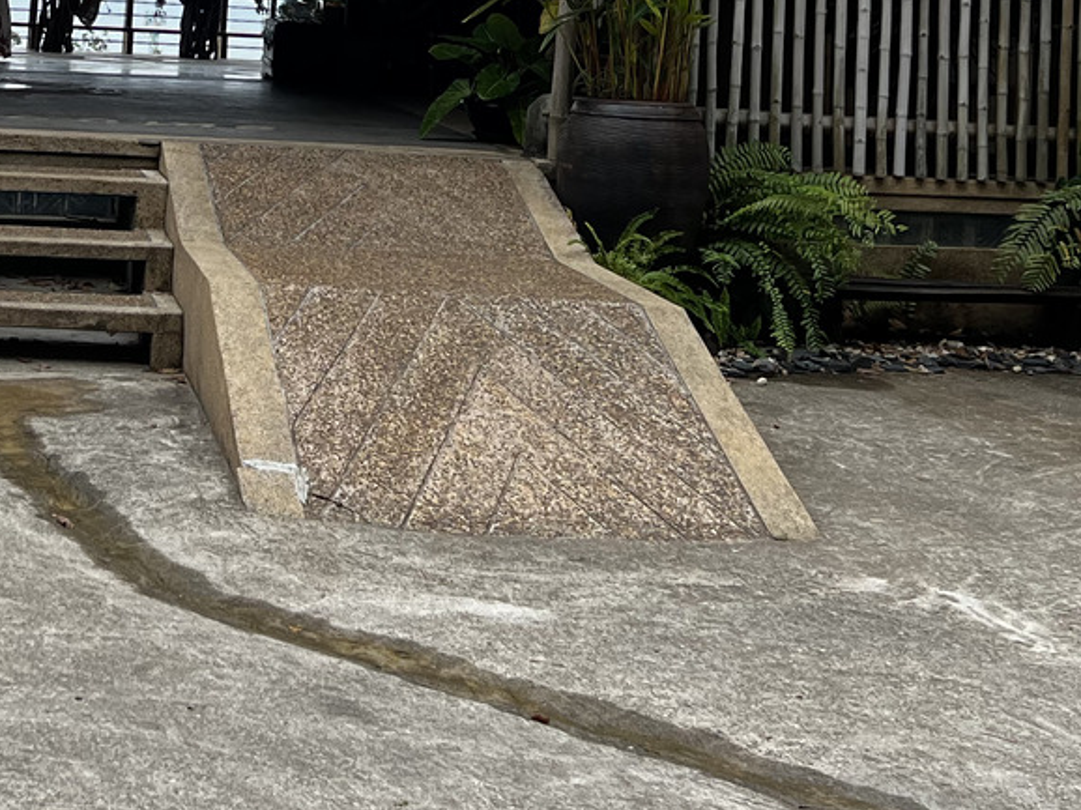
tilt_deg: +4.2
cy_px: -170
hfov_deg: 26.7
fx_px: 2248
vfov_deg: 19.2
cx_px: 273
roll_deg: -2.5
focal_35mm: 72
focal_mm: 5.7
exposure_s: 1/1395
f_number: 1.5
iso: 50
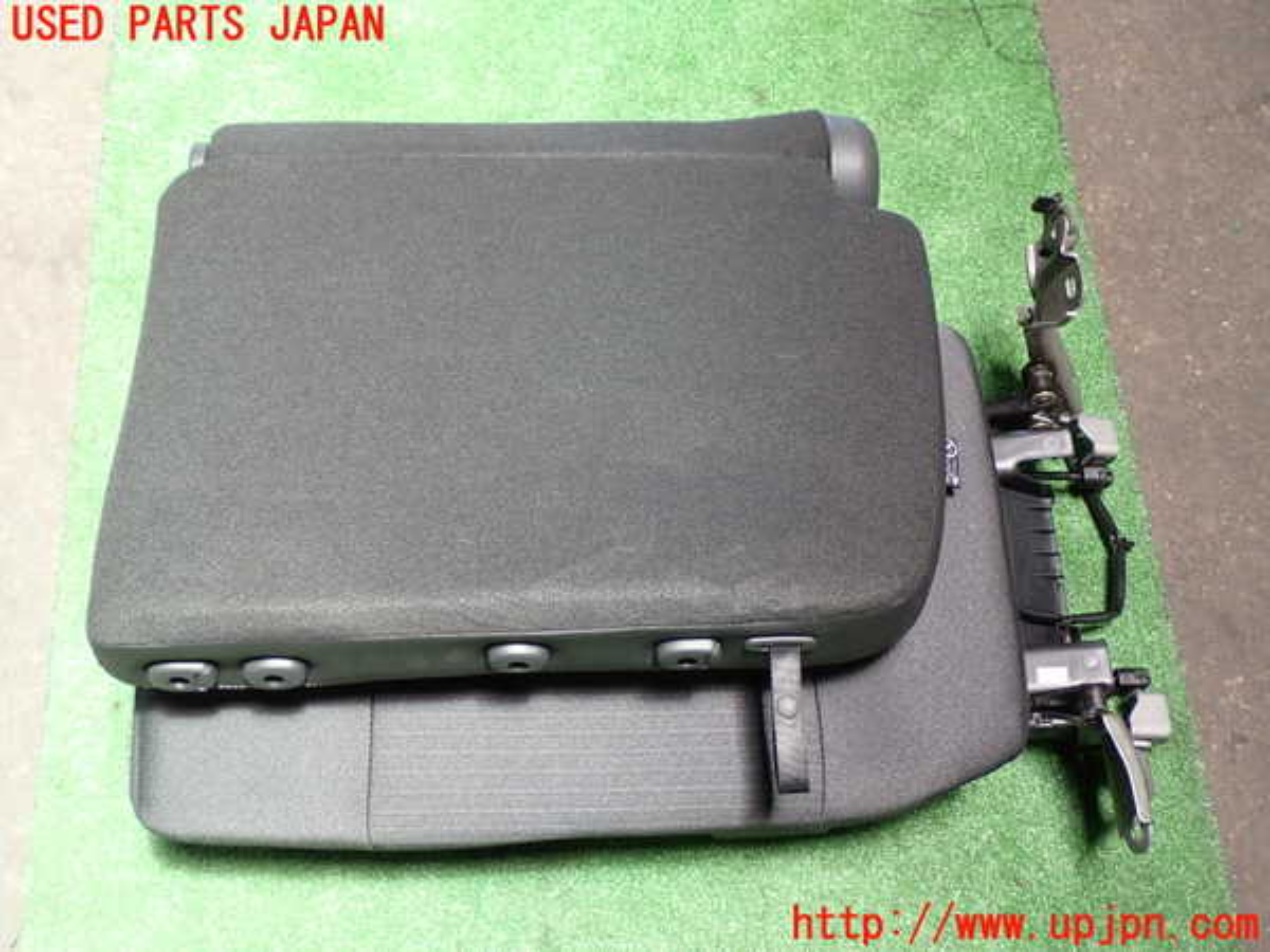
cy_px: 476
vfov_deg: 32.9
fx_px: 1614
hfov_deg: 42.9
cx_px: 635
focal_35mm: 44
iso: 200
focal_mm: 7.84
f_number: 2.9
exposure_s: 1/60
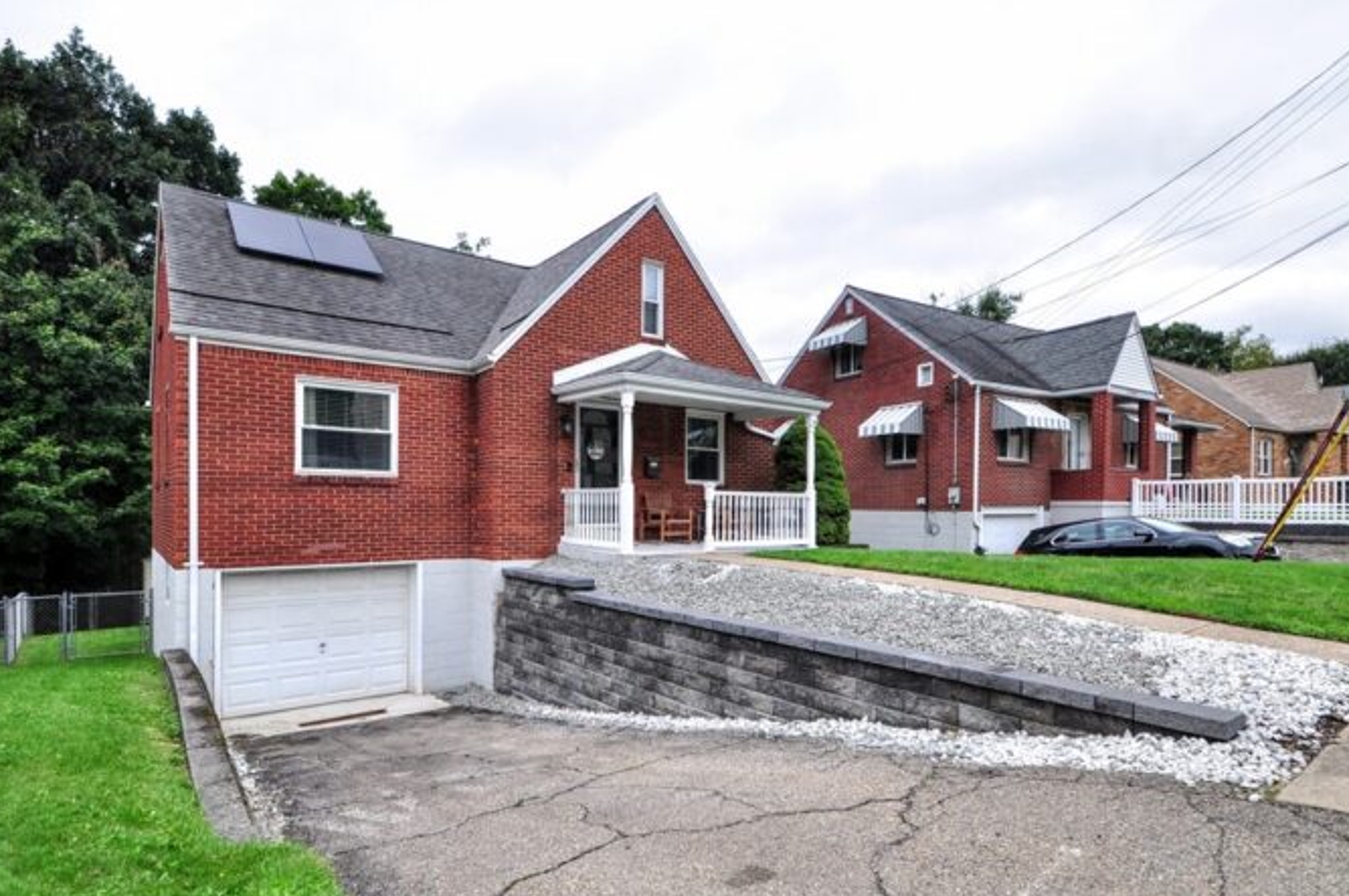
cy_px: 499
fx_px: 674
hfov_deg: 90.1
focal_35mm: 18
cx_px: 657
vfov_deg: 67.0
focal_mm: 10
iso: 250
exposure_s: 1/100
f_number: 7.1
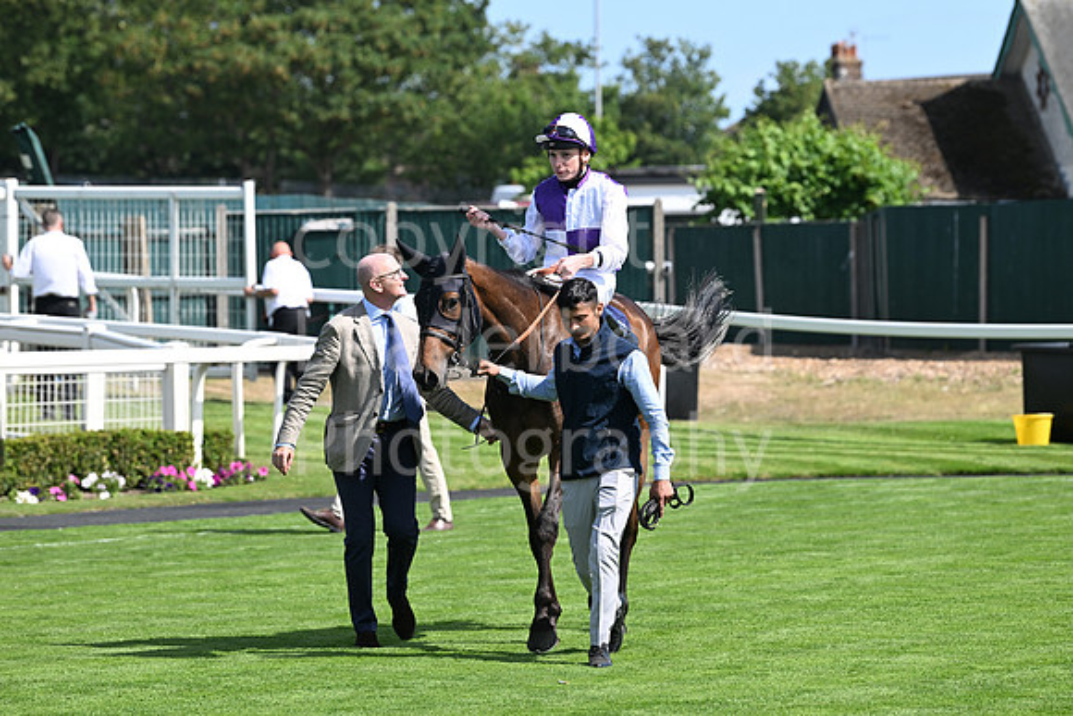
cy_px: 358
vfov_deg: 7.4
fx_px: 5515
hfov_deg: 11.1
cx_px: 536
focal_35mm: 185
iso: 400
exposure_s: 1/1250
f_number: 5.6
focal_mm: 185
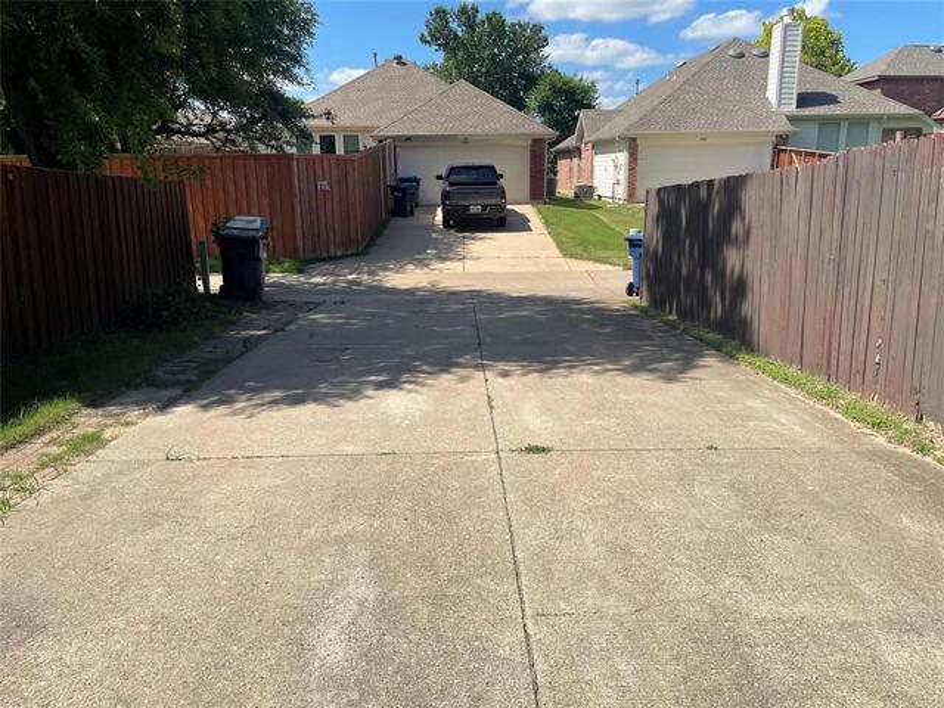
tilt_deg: -15.2
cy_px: 354
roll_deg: +1.4
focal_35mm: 26
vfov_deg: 53.1
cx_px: 472
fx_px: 709
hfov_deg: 67.3
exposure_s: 1/3610
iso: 32
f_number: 1.6
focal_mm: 4.2
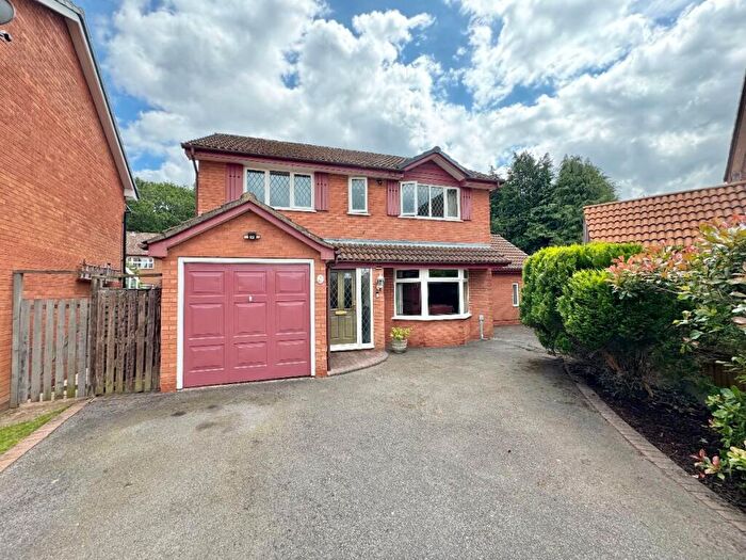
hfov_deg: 102.1
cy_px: 280
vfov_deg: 85.7
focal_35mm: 14
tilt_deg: +1.2
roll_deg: +0.3
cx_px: 373
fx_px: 302
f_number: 2.2
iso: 40
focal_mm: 2.22
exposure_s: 1/485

WORK ITEM ▸ Images in the data above are to be skipped. Retype all other material exactly.

OUTPUT BELOW ▸
tilt_deg: +4.2
cy_px: -170
hfov_deg: 26.7
fx_px: 2248
vfov_deg: 19.2
cx_px: 273
roll_deg: -2.5
focal_35mm: 72
focal_mm: 5.7
exposure_s: 1/1395
f_number: 1.5
iso: 50
cy_px: 476
vfov_deg: 32.9
fx_px: 1614
hfov_deg: 42.9
cx_px: 635
focal_35mm: 44
iso: 200
focal_mm: 7.84
f_number: 2.9
exposure_s: 1/60
cy_px: 499
fx_px: 674
hfov_deg: 90.1
focal_35mm: 18
cx_px: 657
vfov_deg: 67.0
focal_mm: 10
iso: 250
exposure_s: 1/100
f_number: 7.1
cy_px: 358
vfov_deg: 7.4
fx_px: 5515
hfov_deg: 11.1
cx_px: 536
focal_35mm: 185
iso: 400
exposure_s: 1/1250
f_number: 5.6
focal_mm: 185
tilt_deg: -15.2
cy_px: 354
roll_deg: +1.4
focal_35mm: 26
vfov_deg: 53.1
cx_px: 472
fx_px: 709
hfov_deg: 67.3
exposure_s: 1/3610
iso: 32
f_number: 1.6
focal_mm: 4.2
hfov_deg: 102.1
cy_px: 280
vfov_deg: 85.7
focal_35mm: 14
tilt_deg: +1.2
roll_deg: +0.3
cx_px: 373
fx_px: 302
f_number: 2.2
iso: 40
focal_mm: 2.22
exposure_s: 1/485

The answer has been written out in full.